The four systems simulated in this work are summarized in Figure . The NP-DOPC system contains 334 lipids, while the MeS-DOPC system contains 200; the larger NP-DOPC bilayer size ensures that lipid deformations around the NP relax by the edge of the periodic simulation cell.[46] Both systems are solvated in an electroneutral 150 mM NaCl solution. The OmpLA-POPC system contains 202 lipids to match previous simulation studies,[26] while the MGuan-POPC system contains 200 lipids. Both systems are solvated in an electroneutral 150 mM NaCl solution. Methods for preparing all four simulated systems are summarized in the Supporting Information and Figure S1.

Molecular dynamics is performed for all systems with a simulation time step of 2 fs, a constant temperature of 310 K, and a constant pressure of 1 bar. The NP-DOPC and MeS-DOPC system components are modeled using the GROMOS 54a7 united-atom force field with the SPC water model.[59,60] Parameters for the gold core, MUS, and OT are taken from previous work.[61] The OmpLA-POPC and MGuan-POPC system components are modeled using the CHARMM36 all-atom force field with the TIP3P water model.[62,63] Parameters for the extended alkyl backbone of EArg are adapted from existing parameters for saturated lipid tails.[64] Simulations of the NP-DOPC and MeS-DOPC systems are performed using version 4.6.7 of the Gromacs simulation package, while simulations of the OmpLA-POPC and MGuan-POPC systems are performed using version 5.0.7 of Gromacs.[65] Complete details on force field and simulation parameters are provided in the Supporting Information.

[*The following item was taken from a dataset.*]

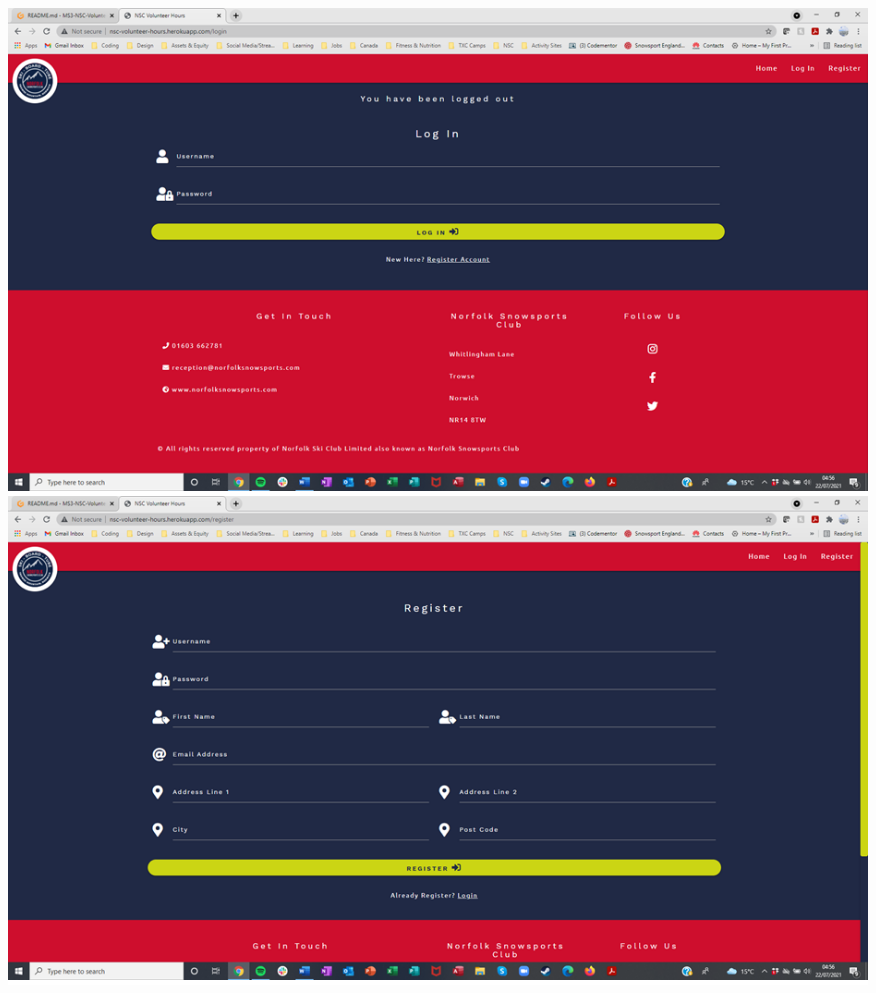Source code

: ![Project Screenshot 3](static/screenshots/project_screenshot_3.png)
![Project Screenshot 4](static/screenshots/project_screenshot_4.png)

The potential of mean force (PMF) for transporting each charged species across the bilayer is calculated using an umbrella sampling (US) protocol. The US reaction coordinate, d, is defined as the distance, projected onto the z-axis, between the center of mass of the lipid bilayer and either the sulfur atom in the sulfonate group (for MUS and MeS) or the carbon atom in the guanidinium group (for EArg and MGuan). Each system is first equilibrated with unbiased molecular dynamics for at least 50 ns (see Table S3), and then configurations with values of d separated by 0.1 nm are generated by pulling each species across the bilayer. For the NP-DOPC system, the MUS end group with the smallest average value of d during equilibration is selected to be pulled; no constraint is placed on the NP to prevent rotation during pulling, although in practice rotation is limited by the other charged end groups. Configurations are selected such that only the bilayer leaflet nearest the charged species is deformed to correctly sample low-energy configurations,[5,6] as discussed in the Supporting Information and Figure S5. Two configurations, one in which each leaflet is deformed, are generated for d = 0.[6] A 70 ns US trajectory is initialized from each configuration with the species restrained to the desired value of d using an umbrella potential with a spring constant of 1000 kJ/mol/nm2. The first 10 ns of each US trajectory is discarded as equilibration, and the PMF is calculated from the remaining data using the weighted histogram analysis method.[66] This sampling time is sufficient to obtain convergence (Figure S6). Error bars are computed from statistical bootstrapping of the US histograms using the program g_wham.[67] Additional details on the US workflow are included in the Supporting Information.